The National Assembly on Thursday passed a bill that would effectively ban all elementary, middle and high schools in Korea from teaching beyond what is defined in class guidelines and textbooks, beginning in September.

However, views are split over the effectiveness of the bill, which is aimed at normalizing the public education system and reducing rampant and expensive private education, thus lowering the spending of households with underage students.

Under the special act, educators in the public school system will be prohibited from teaching advance material in courses, giving tests that cover advance material or even conducting evaluations that may be considered teaching ahead.

Teachers or schools found to be in violation of the regulations will be subject to suspensions or a reduction in government funding. Some may have their student quota slashed or, in a worst-case scenario, be barred from recruiting new students.

Likewise, private education institutes, or hagwon, will also be banned from advertising advanced courses. However, the bill would not prevent those facilities from teaching material in advance.

At some hagwon, located in an affluent neighborhood in southern Seoul, some elementary school students were found to be learning college-level English and mathematics to prepare them for admission to prestigious middle or high schools, and eventually Ivy League universities.
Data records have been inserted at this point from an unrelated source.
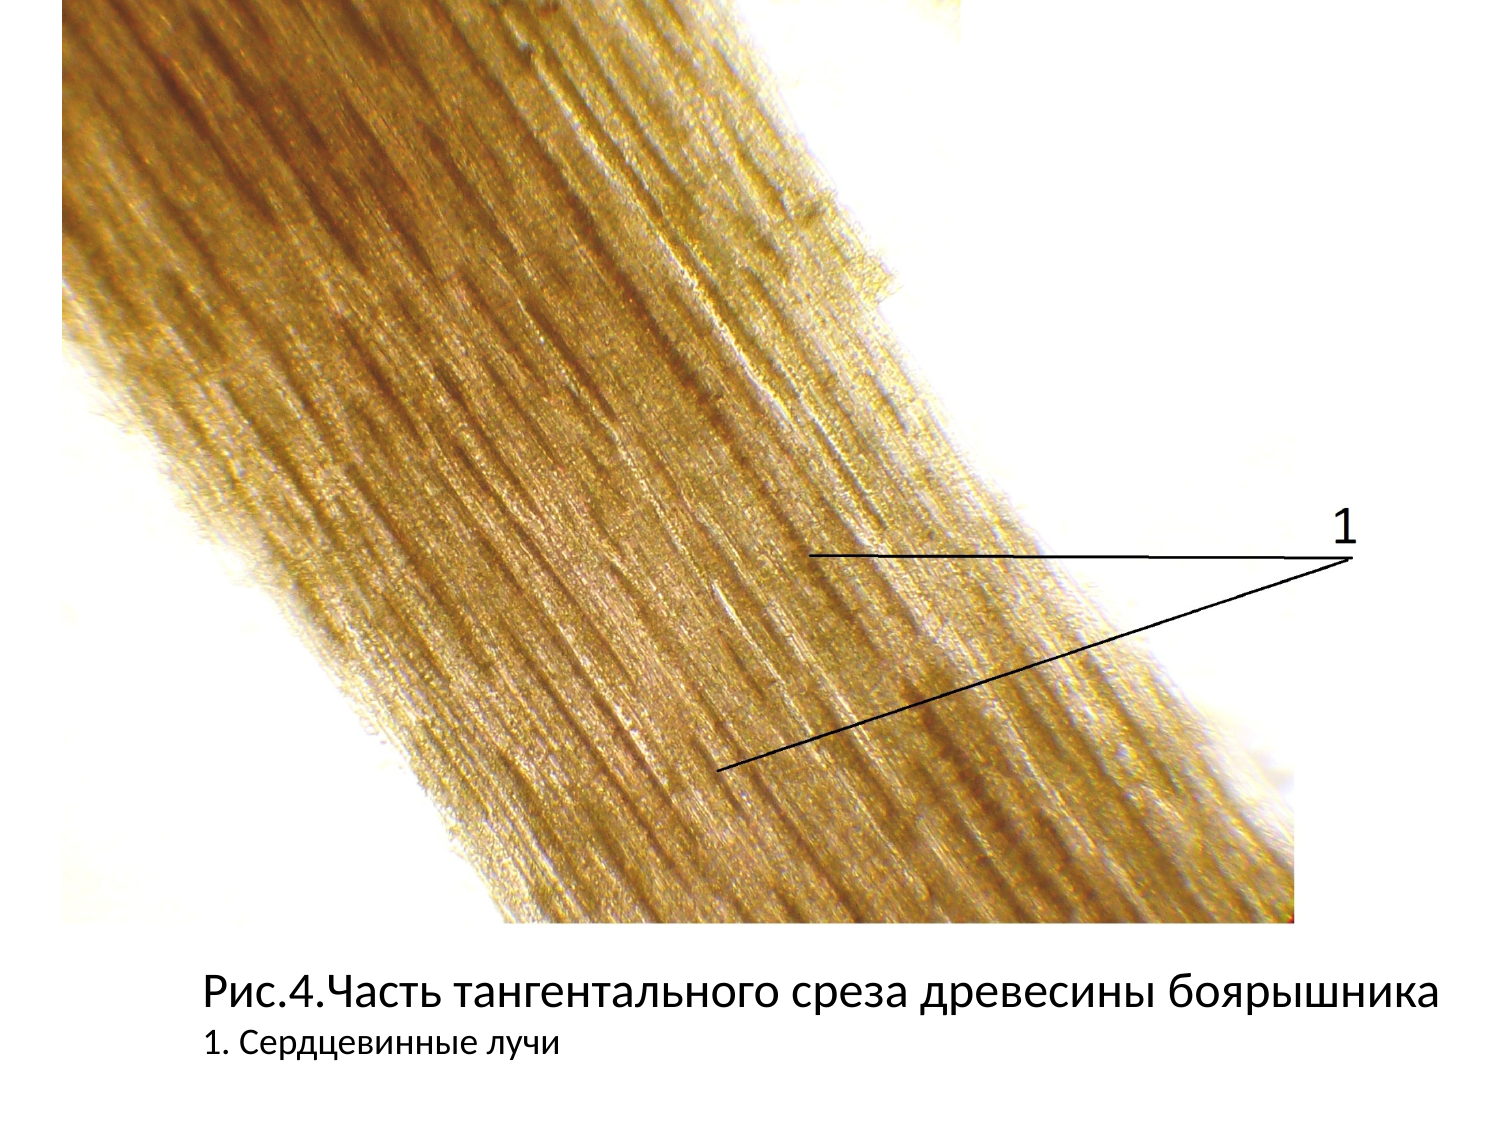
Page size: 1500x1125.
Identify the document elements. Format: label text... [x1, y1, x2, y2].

picture [62, 0, 1413, 1009]
text_box Рис.4.Часть тангентального среза древесины боярышника 1. Сердцевинные лучи [187, 949, 1500, 1070]
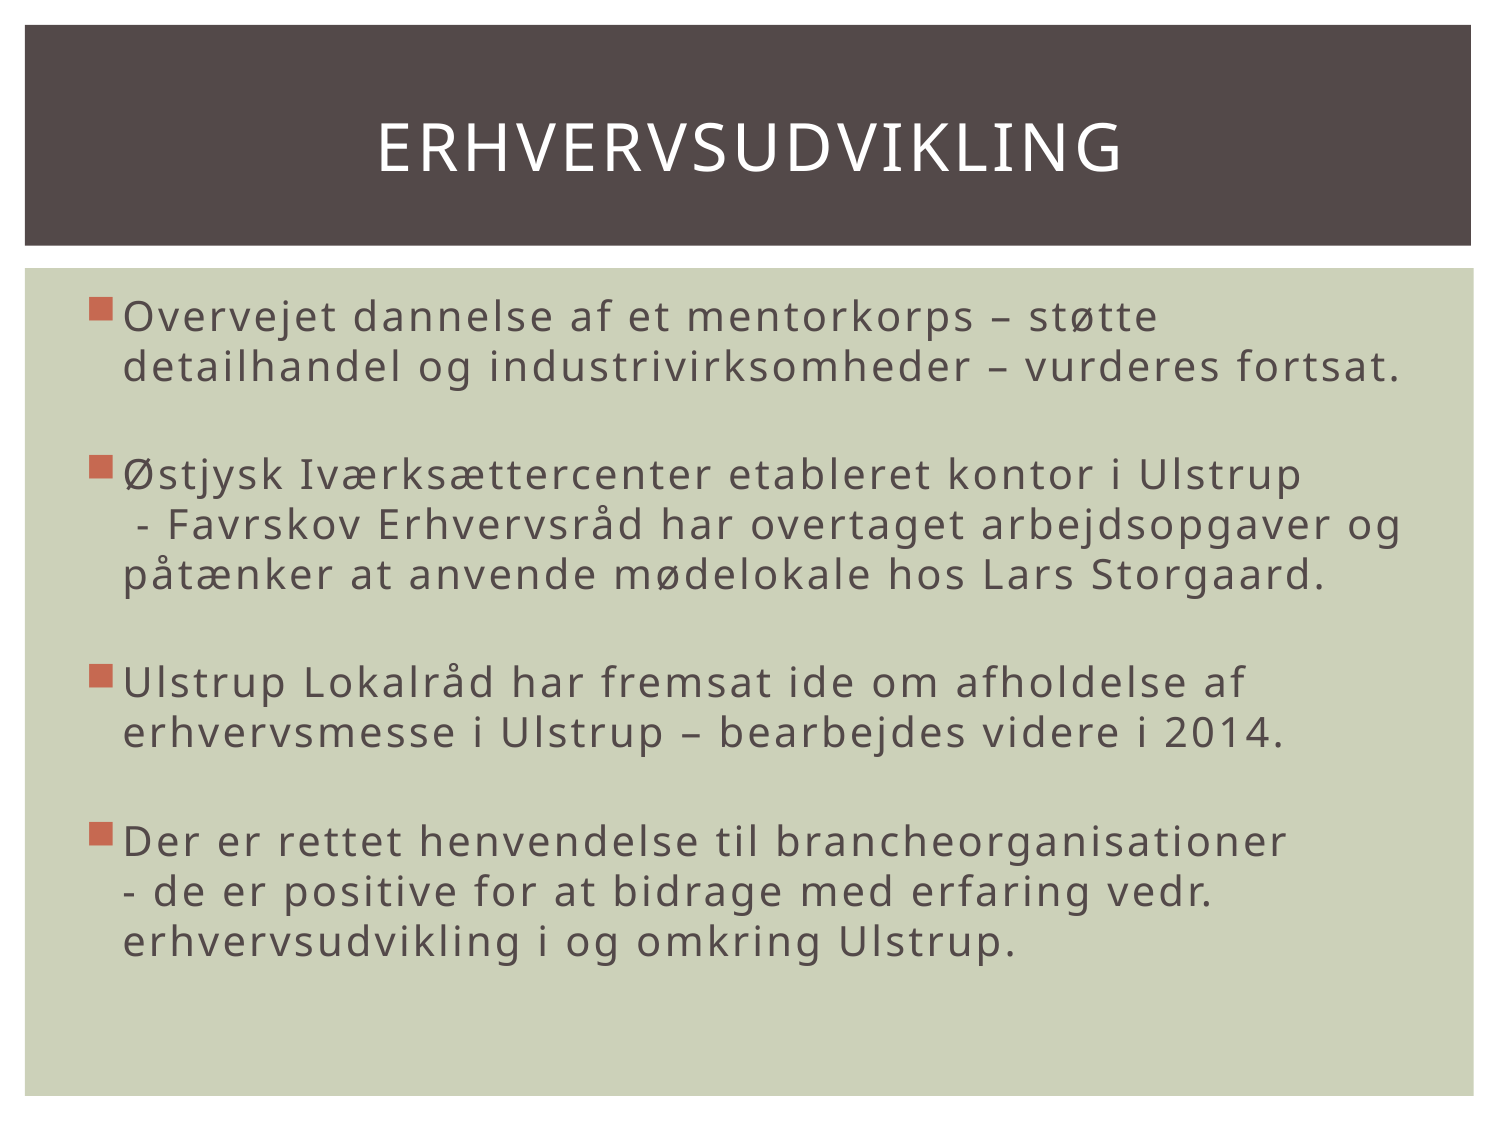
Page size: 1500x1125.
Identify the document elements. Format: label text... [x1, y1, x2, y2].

title erhvervsudvikling [62, 58, 1438, 232]
list Overvejet dannelse af et mentorkorps – støtte detailhandel og industrivirksomheder – vurderes fortsat. Østjysk Iværksættercenter etableret kontor i Ulstrup - Favrskov Erhvervsråd har overtaget arbejdsopgaver og påtænker at anvende mødelokale hos Lars Storgaard. Ulstrup Lokalråd har fremsat ide om afholdelse af erhvervsmesse i Ulstrup – bearbejdes videre i 2014. Der er rettet henvendelse til brancheorganisationer - de er positive for at bidrage med erfaring vedr. erhvervsudvikling i og omkring Ulstrup. [62, 281, 1442, 1005]
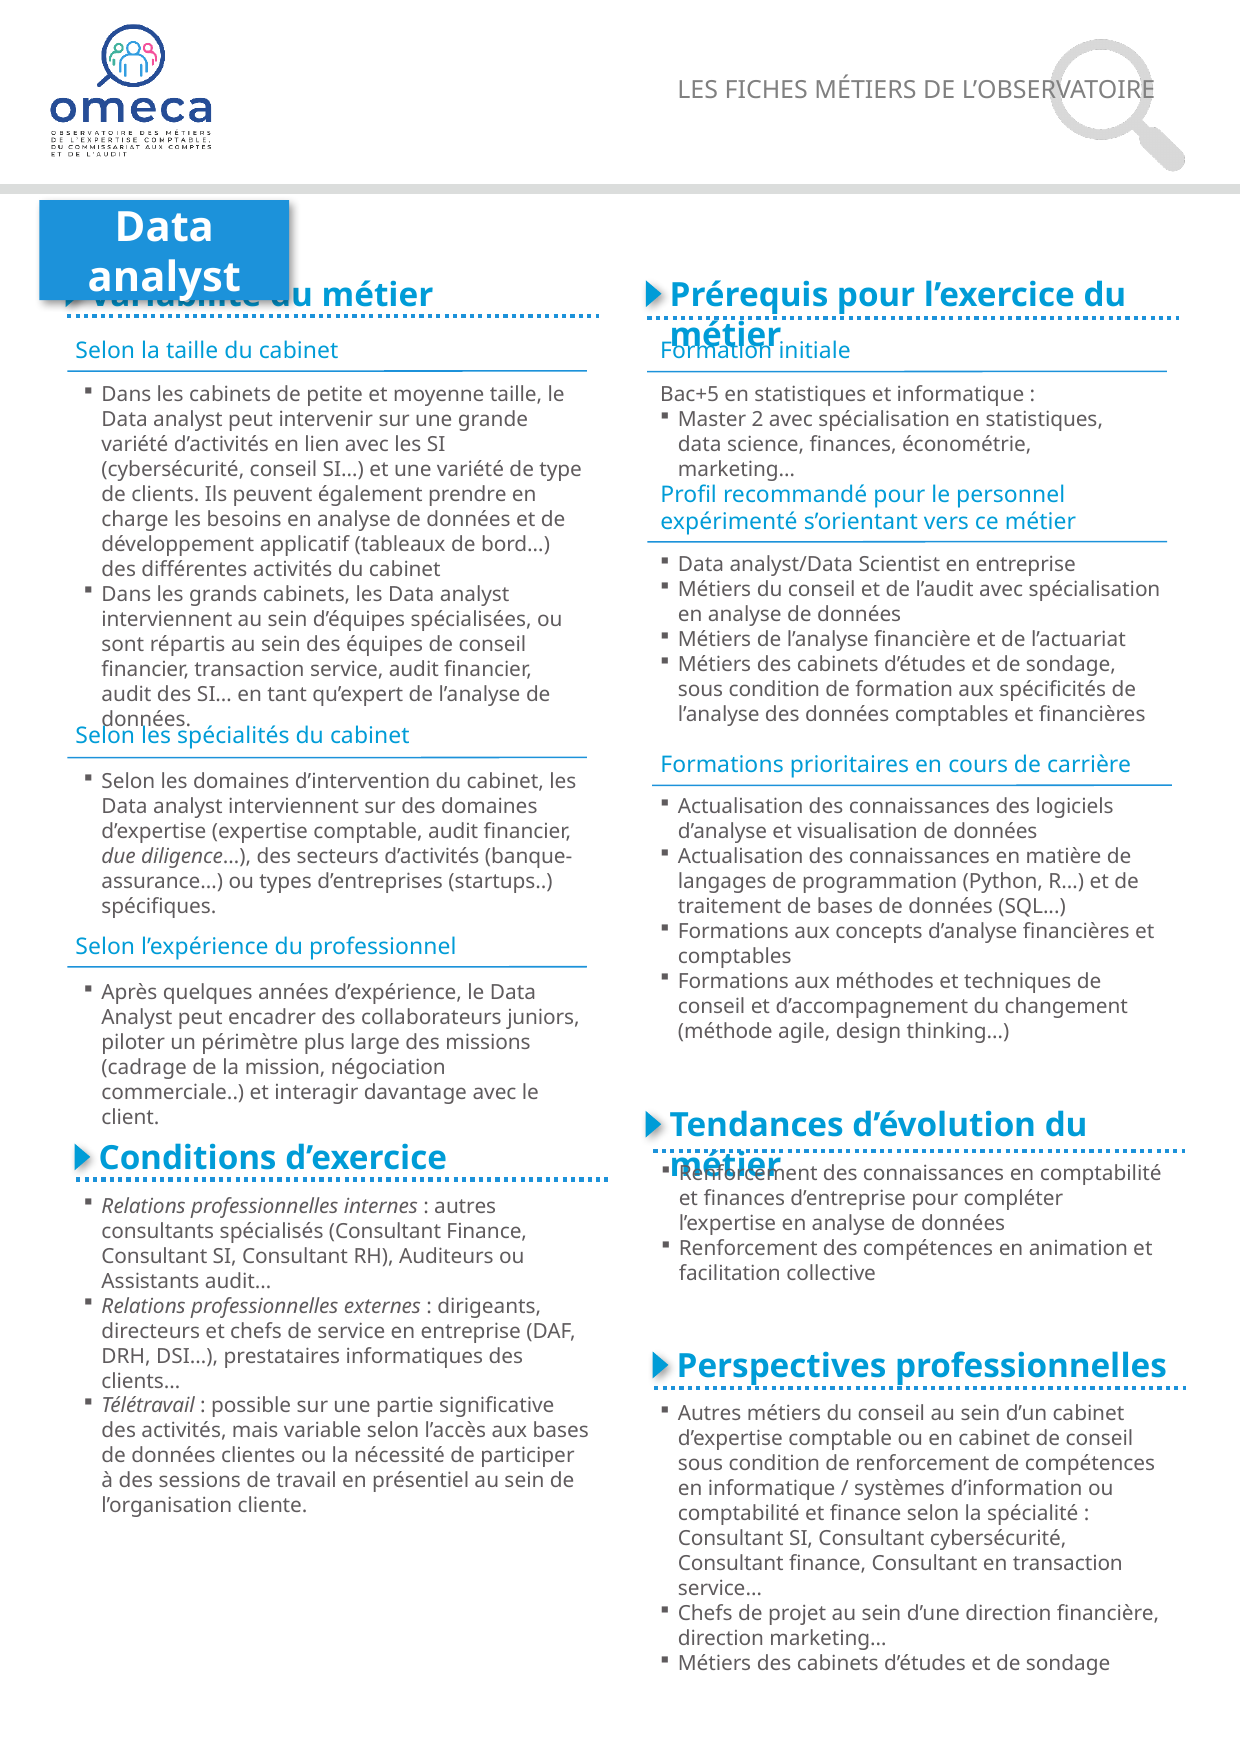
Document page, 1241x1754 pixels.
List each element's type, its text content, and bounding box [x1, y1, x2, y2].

text_box Relations professionnelles internes : autres consultants spécialisés (Consultant Finance, Consultant SI, Consultant RH), Auditeurs ou Assistants audit… Relations professionnelles externes : dirigeants, directeurs et chefs de service en entreprise (DAF, DRH, DSI…), prestataires informatiques des clients… Télétravail : possible sur une partie significative des activités, mais variable selon l’accès aux bases de données clientes ou la nécessité de participer à des sessions de travail en présentiel au sein de l’organisation cliente. [68, 1184, 606, 1525]
text_box Prérequis pour l’exercice du métier [663, 272, 1223, 353]
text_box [645, 1343, 1203, 1661]
text_box Data analyst [39, 200, 290, 301]
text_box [671, 25, 1200, 185]
text_box [643, 278, 664, 309]
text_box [60, 723, 607, 923]
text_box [645, 328, 1192, 1054]
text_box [74, 1135, 600, 1177]
text_box Variabilité du métier [83, 272, 611, 313]
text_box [60, 923, 607, 1114]
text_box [60, 327, 607, 717]
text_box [645, 1103, 1210, 1294]
picture [38, 14, 223, 167]
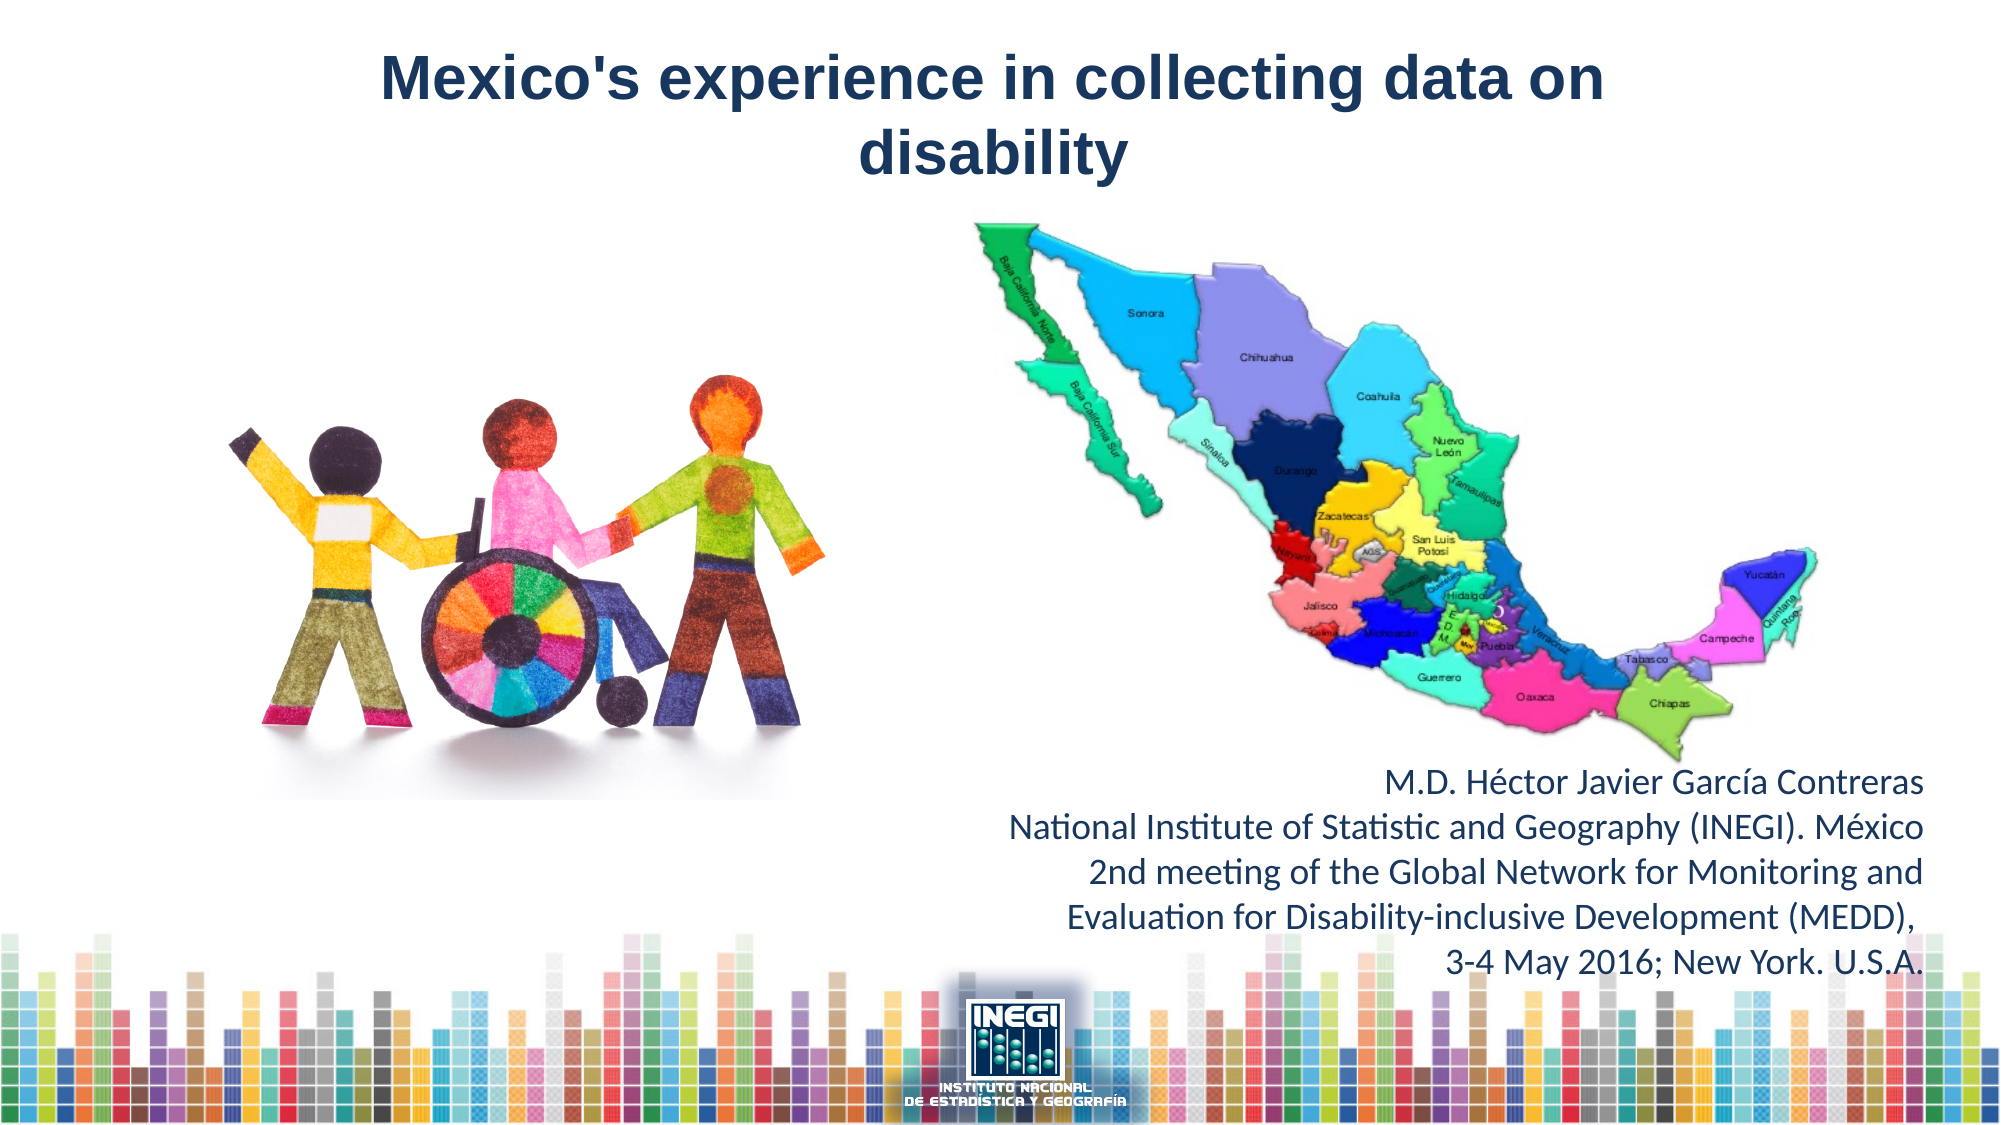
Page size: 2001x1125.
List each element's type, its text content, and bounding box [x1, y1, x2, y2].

The private academies charge millions of won in tuition fees per month.

To ensure that regulations are evenly carried out, the special act also stipulates that entrance exams for elementary, middle, high schools and universities cannot test applicants’ knowledge of material that is beyond their grade level. Admissions tests for foreign-language high schools, for instance, are notoriously more difficult than those for ordinary high schools.

Still, the bill’s guidelines have led some critics to argue that the new measures would not effectively rein in the private education market.

In a poll on Wednesday of 700 citizens nationwide by JTBC, the broadcasting arm of JoongAng Media Network, only 22.4 percent believed that the bill would reduce demand for private education, whereas 63.2 percent said it will have no effect. The former also predicted that regular curricula at schools would improve following the bill’s implementation and that parents’ attitudes toward private education would change over time.

The latter, however, claimed the ban would only apply to public schools, and that private education institutes would continue providing services as they always have, especially considering that only advertising would be prohibited.

“I’m afraid the new act will only end up bloating the pockets of hagwon,” said Park Yoon-soo, a mother of two elementary school students.